Last year, the unit earned $128.3 million. As of March 31, it had about 1,300 financial advisers and 330 offices, and it operated in fixed-income and equity capital markets, including a sizable municipal bond business. Morgan Keegan also has a private-client business, a trust operation and asset management.
"There's no doubt that the brokerage business is feeling pressure, but Morgan Keegan is weathering the conditions well," said Irene Esteves, Regions' chief financial officer, in April.
Morgan Keegan, however, has legal issues linked to losses and disclosures at its RMK Fund. So far, the unit has won more than half the cases that have gone to arbitration before the Financial Industry Regulatory Authority, but the authority has ordered the unit to pay about $3.3 million to investors. (This excludes any settlements made outside Finra.) Regions also disclosed in its last quarterly report that Morgan Keegan got a Wells notice in March from the Securities and Exchange Commission related to an investigation of auction-rate securities sold and underwritten by the unit. The SEC has been examining "the adequacy of the disclosures of the liquidity risks" and whether the unit sold securities "after its ability to support auctions was diminished," according to the filing.
Davis said the most likely buyer for Morgan Keegan would be an employee-led consortium that could include founder Allen Morgan. Morgan, who retired in December 2007, declined to comment.
Several sources close to key managers at the investment banking unit said an employee-led buyout is unlikely right now, however, because Regions supplies Morgan Keegan with difficult-to-replace revenue sources.

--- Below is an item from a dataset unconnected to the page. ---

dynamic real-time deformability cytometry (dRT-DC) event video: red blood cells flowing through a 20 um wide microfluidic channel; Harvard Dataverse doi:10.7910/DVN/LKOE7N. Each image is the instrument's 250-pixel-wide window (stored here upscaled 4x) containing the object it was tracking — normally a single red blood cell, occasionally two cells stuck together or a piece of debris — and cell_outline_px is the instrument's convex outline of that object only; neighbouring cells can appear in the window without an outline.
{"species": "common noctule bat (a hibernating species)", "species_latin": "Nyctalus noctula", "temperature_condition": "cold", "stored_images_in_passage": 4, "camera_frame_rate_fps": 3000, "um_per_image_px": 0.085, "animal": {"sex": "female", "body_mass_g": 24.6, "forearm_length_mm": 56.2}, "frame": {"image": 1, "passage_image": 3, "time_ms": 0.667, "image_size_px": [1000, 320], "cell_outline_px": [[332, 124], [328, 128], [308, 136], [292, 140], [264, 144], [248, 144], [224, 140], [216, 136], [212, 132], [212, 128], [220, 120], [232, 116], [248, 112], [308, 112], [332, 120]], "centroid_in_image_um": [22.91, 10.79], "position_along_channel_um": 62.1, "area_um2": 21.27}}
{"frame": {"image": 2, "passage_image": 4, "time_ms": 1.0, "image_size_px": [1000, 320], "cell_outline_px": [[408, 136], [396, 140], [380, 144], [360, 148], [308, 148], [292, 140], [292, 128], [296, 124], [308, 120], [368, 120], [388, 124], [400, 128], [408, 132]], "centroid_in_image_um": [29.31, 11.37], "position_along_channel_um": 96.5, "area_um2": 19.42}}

One source said Regions has repeatedly turned down opportunities to sell Morgan Keegan and that the capital it could yield — estimated at $800 million to $1 billion — would be insufficient to persuade Ritter to divest the unit.
Another investment banker familiar with the unit said the liabilities associated with the litigation could make a sale more difficult and less lucrative.
Marinac agreed that Morgan Keegan's employees are split about whether to go independent or remain part of Regions. "There is a mixed amount of interest within the employee base about doing this type of deal," he said.